Le quartier de la viande
En 1991, je suis allé rendre visite à Sandra Bernhard, avec qui je venais de travailler surFaucon d'Hudson. Elle vivait dans le Meatpacking District et j’ai vu des hommes au coin des rues, ce qui m’a vraiment choqué. Dans le kilomètre carré le plus riche et le plus densément peuplé de la planète, des hommes mouraient du sida alors qu'ils avaient l'air d'avoir entre 20, 30 et 40 ans, disant qu'ils avaient été abandonnés par Dieu, par Medicare, par leurs familles, pourriez-vous leur donner de l'argent. Même si ce n’est qu’un clin d’œil historique, cela donne une impression indélébile de l’isolement, de la solitude et du dénuement de toute cette génération d’hommes morts du sida.

L'hôtel Chelsea
J'ai animé une série intituléeLes secrets de l'hôtel, sur l'histoire des hôtels les plus célèbres de la planète pour la chaîne Sky90 en Angleterre. Nous avons tourné à l'hôtel Chelsea un mois avant qu'il ne soit transformé en appartements de luxe. En interrogeant les gens qui étaient évincés par le propriétaire, ils m'ont dit que le chauffage était éteint ou que des fuites apparaissaient soudainement là où elles ne s'étaient pas produites auparavant. Il y avait un vrai sentiment de subterfuge. Les grandes entreprises viennent et disent :Nous ne voulons plus que des gens aux loyers contrôlés vivent ici, dans un état de bohème, dans cette partie de la ville.

Librairie Rizzoli
Recréer ces coins du New York effiloché du début des années 90 pourPourras-tu un jour me pardonner ?C'était un vrai régal, car nous sommes allés dans les librairies où Lee Israel et Jack Hock opéraient réellement. Rien ne vaut pour moi l'odeur et l'ambiance des librairies. Surtout ceux qui sont là depuis longtemps.
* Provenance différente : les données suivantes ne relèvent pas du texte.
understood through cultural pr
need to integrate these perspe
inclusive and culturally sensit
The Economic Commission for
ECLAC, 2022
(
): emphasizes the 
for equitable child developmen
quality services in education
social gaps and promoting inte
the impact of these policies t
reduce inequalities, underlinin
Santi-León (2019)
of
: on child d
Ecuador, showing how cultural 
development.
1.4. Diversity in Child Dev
Je suis toujours étonné par ce que l'on peut trouver en ligne, mais je n'ai jamais eu la même expérience de découverte de livres en ligne comme je le fais si je suis littéralement dans un endroit où il y a des étagères et des piles. J'ai un désir nostalgique qu'ils ne disparaissent pas complètement, mais je suis sur des sables mouvants avec celui-là, car ils ferment au moment où nous parlons. Mon préféré estRizzoli. Il se trouve à Broadway et propose d'énormes livres à grande échelle sur l'art, le design, la mode et la photographie. Tous ces trucs qu'on ne trouve pas régulièrement. Cela semble simplement emblématique du fait que tout est plus grand et à plus grande échelle en Amérique que partout où je suis allé. J'adore aller dans cette librairie.

Le métro
j'avais vuChauffeur de taxi, et j'avais vuConnexion française. Je pensais que j'allais probablement être assassiné à n'importe quel coin de rue. Même en 1988, le métro était une expérience plus poilue. J'irais là-bas en pensant,Vais-je me faire agresser ?Mais j'aime utiliser les transports en commun. Je le fais à Londres tous les jours. À New York, je prends tout le temps le métro, parce que c'est beaucoup plus rapide, et aussi parce que, plus que tout, tout le monde possède désormais un téléphone portable, donc on peut simplement s'asseoir et regarder les gens ouvertement. Avant le téléphone portable, il fallait être plus discret dans le regard, car les gens le remarqueraient, mais maintenant tout le monde ignore tout.

Feux de circulation
L'autre chose qui m'a frappé en 1988, c'est que tous les feux de circulation indiquaient « MARCHER » ou « NE PAS MARCHER ». Je pensais que c'était sans équivoque. Soit vous le faites, soit vous ne le faites pas. Soit vous êtes un succès à Broadway, soit vous êtes fermé et vous êtes un échec. Maintenant, c'est la main, vous n'obtenez pas « MARCHEZ » ou « NE MARCHEZ PAS ». Cela me manque, car cela semblait si typiquement new-yorkais dans son attitude.